The amount of work that would be required to do it successfully would be immense though.
So you go and grab patents for all the useful inventions of the past 60-odd years? This takes a lot of careful judgement as to what's vital in the steps of leapfrogging and what can be skipped. Not super useful, all told. But okay, you know better. Now you go grab all the patents for the technologies required to build those: manufacturing machinery, materials science, and so on. This is WAY MORE STUFF than you had to get just for the devices themselves.
But that's still not enough, because a huge portion of tech/business knowledge is never written down. It's passed between people orally. Some of this is little tricks that make the job easier, but sometimes it's the entire reason that certain design decisions were made, or even vital steps in the process of creating the device/chemical/etc.
So now you've got to go and interview all the surviving people who helped make these technologies. And pull out the useful bits, match them to the technologies in question, and so on.
Then you have to make sure the device you're sending doesn't get locked away for decades with only certain people allowed access, limiting its use. You've got to make sure it is robust enough to continue working after component failure, which means less room for data.
And there's still plenty of room to fuck this up even if you got all that right.
I would send an M.2 SSD with [YTdownload]2016_best_memes_compilation.avi so that I could watch in 2015.
Go read up on the insane amount of progress we made after WWII stealing german patent info.
Same idea.
I'm a different user.
>So you go and grab patents for all the useful inventions of the past 60-odd years? This takes a lot of careful judgement as to what's vital in the steps of leapfrogging and what can be skipped. Not super useful, all told. But okay, you know better. Now you go grab all the patents for the technologies required to build those
easy, just send EVERY patent.
space is not an issue, we have freaking 10TB hard drives
include a good index and search engine
We also had GERMAN SCIENTISTS who had defected to the US.
I have no idea how large the server racks are at the US patent office. Those records might take up a lot more data than we expect them to. (Or else, you still have the work of reformatting them which might be considerable effort.)
And thats assuming that the Soviets/East Germans/Chechoslovakians/Chinese won't get their grubby little hands on it.
If that happens, prepare to sing L'Internationale by the mid-80's.
A shitty old PC full of porn, malware and dust.
anime
Theres more than enough for that.
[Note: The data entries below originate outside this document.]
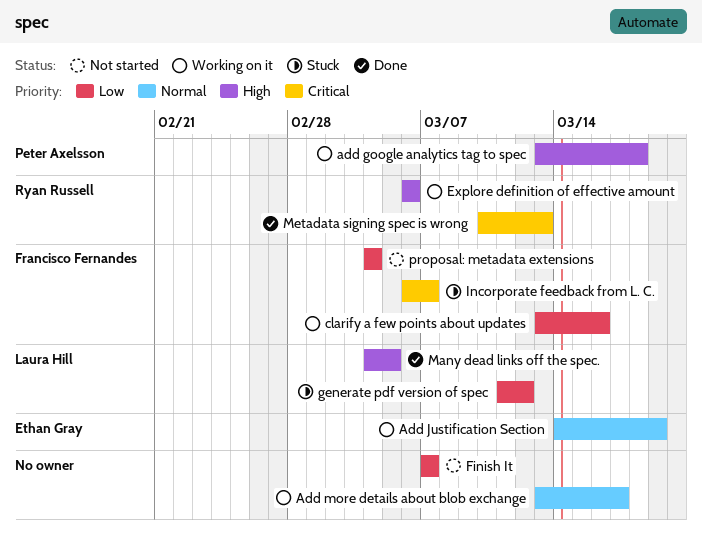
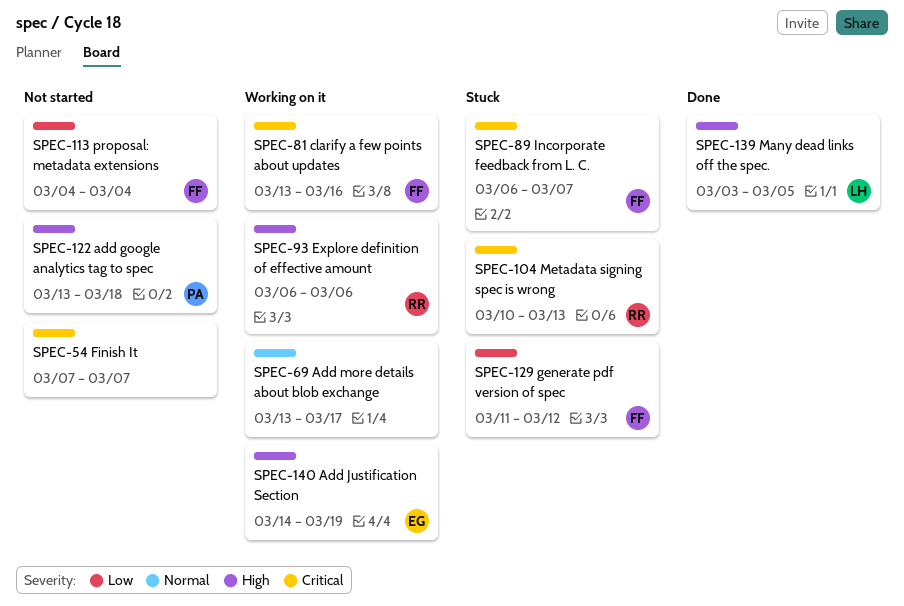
add google analytics tag to spec, status: Working on it -> Not started
Add Justification Section, priority: Normal -> High
clarify a few points about updates, priority: Low -> Critical
Finish It, priority: Low -> Critical
generate pdf version of spec, owner: Laura Hill -> Francisco Fernandes
Many dead links off the spec., start: Mar 4 -> Mar 3
Metadata signing spec is wrong, status: Done -> Stuck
There's probably enough nukes to blow most of the crust of the earth away. Sure earth will still be there. But not even coachroaches will survive.
One day some idiots going to push the button to.
...
My idea of "documentation" wasn't so they could copy it directly though, it was about spreading ideas and abstract concepts, to *potentially* introduce them to more efficient or practical means of using and improving what they already have.
It's absolutely implausible to assume that a couple of researchers would be able to accurately replicate the achievements of an industry that stands on four decades of advancement and infrastructure, but maybe they could learn a thing or two from them.
Nope. Nuclear weapons aren't as efficient, as you think they are. It's a weapon against cities.
I disagree with those that say they would not be able to interpret a modern piece of technology. With an Oscilloscope and some mathematic reasoning you could figure out what a lot of components do. They wouldn't be able to replicate it or manufacturer it but they would learn hell of a lot which would be reflected in their future work.
How can we keep normies off the internet
You understand they already had nuclear bombs in the 1950's right?
>I have no idea how large the server racks are at the US patent office.
me neither, but we can probably estimate.
uspto.gov
patentlyo.com
The average number of characters in a word, in English, is between 5 and 6. Since these are mostly technical documents we'll use 6.
Assuming no data compression, that leaves us with 2E11 characters (bytes) which is 200GB.
Eazy squeeze onto a modern HDD, if not a Kindle.
Something that will give a real practical improvement without requiring impossible manufacturing infrastructure: a lithium-ion battery.